*** Extracted records

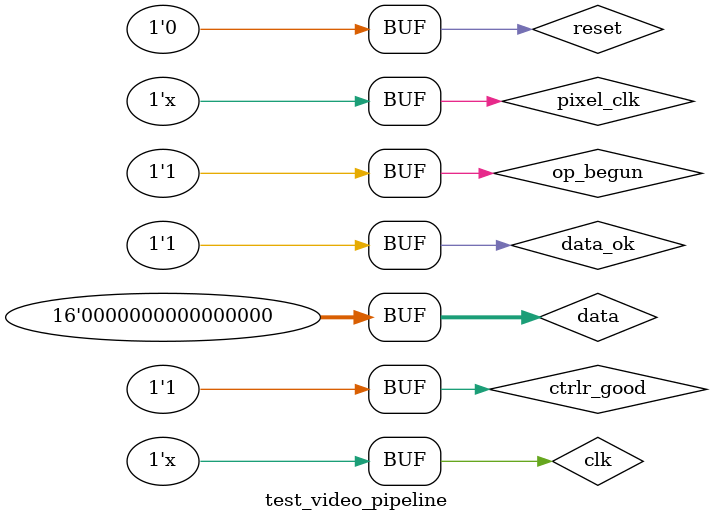
<source format=v>
`timescale 1ns / 1ps


module test_video_pipeline;

	// Inputs
	reg clk;
	reg pixel_clk;
	reg reset;
	reg [15:0] data;
	reg op_begun;
	reg data_ok;
	reg ctrlr_good;

	// Outputs
	wire req_access;
	wire rd;
	wire burst;
	wire [22:0] addr;
	wire hs;
	wire vs;
	wire [7:0] rgb;

	// Instantiate the Unit Under Test (UUT)
	video_pipeline uut (
		.clk(clk), 
		.pixel_clk(pixel_clk), 
		.reset(reset), 
		.data(data), 
		.op_begun(op_begun), 
		.op_finished(1'b1),
		.data_ok(data_ok), 
		.ctrlr_good(ctrlr_good), 
		.req_access(req_access), 
		.rd(rd), 
		.burst(burst), 
		.addr(addr), 
		.hs(hs), 
		.vs(vs), 
		.rgb(rgb)
	);
	
	always
	begin
		#5 clk = !clk;
		#5 clk = !clk;
		#5 clk = !clk;
		#5 clk = !clk;
		pixel_clk = !pixel_clk;
	end

	initial begin
		// Initialize Inputs
		clk = 0;
		pixel_clk = 0; 
		reset = 0;
		data = 0;
		op_begun = 1;
		data_ok = 1;
		ctrlr_good = 1;

		// Wait 100 ns for global reset to finish
		#100;
        
		// Add stimulus here

	end
      
endmodule


</source>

******

— What needs to be done —
Once the pictures are set aside, reproduce the records in full and exactly.

— Expected answer —
<source format=v>
`timescale 1ns / 1ps


module test_video_pipeline;

	// Inputs
	reg clk;
	reg pixel_clk;
	reg reset;
	reg [15:0] data;
	reg op_begun;
	reg data_ok;
	reg ctrlr_good;

	// Outputs
	wire req_access;
	wire rd;
	wire burst;
	wire [22:0] addr;
	wire hs;
	wire vs;
	wire [7:0] rgb;

	// Instantiate the Unit Under Test (UUT)
	video_pipeline uut (
		.clk(clk), 
		.pixel_clk(pixel_clk), 
		.reset(reset), 
		.data(data), 
		.op_begun(op_begun), 
		.op_finished(1'b1),
		.data_ok(data_ok), 
		.ctrlr_good(ctrlr_good), 
		.req_access(req_access), 
		.rd(rd), 
		.burst(burst), 
		.addr(addr), 
		.hs(hs), 
		.vs(vs), 
		.rgb(rgb)
	);
	
	always
	begin
		#5 clk = !clk;
		#5 clk = !clk;
		#5 clk = !clk;
		#5 clk = !clk;
		pixel_clk = !pixel_clk;
	end

	initial begin
		// Initialize Inputs
		clk = 0;
		pixel_clk = 0; 
		reset = 0;
		data = 0;
		op_begun = 1;
		data_ok = 1;
		ctrlr_good = 1;

		// Wait 100 ns for global reset to finish
		#100;
        
		// Add stimulus here

	end
      
endmodule


</source>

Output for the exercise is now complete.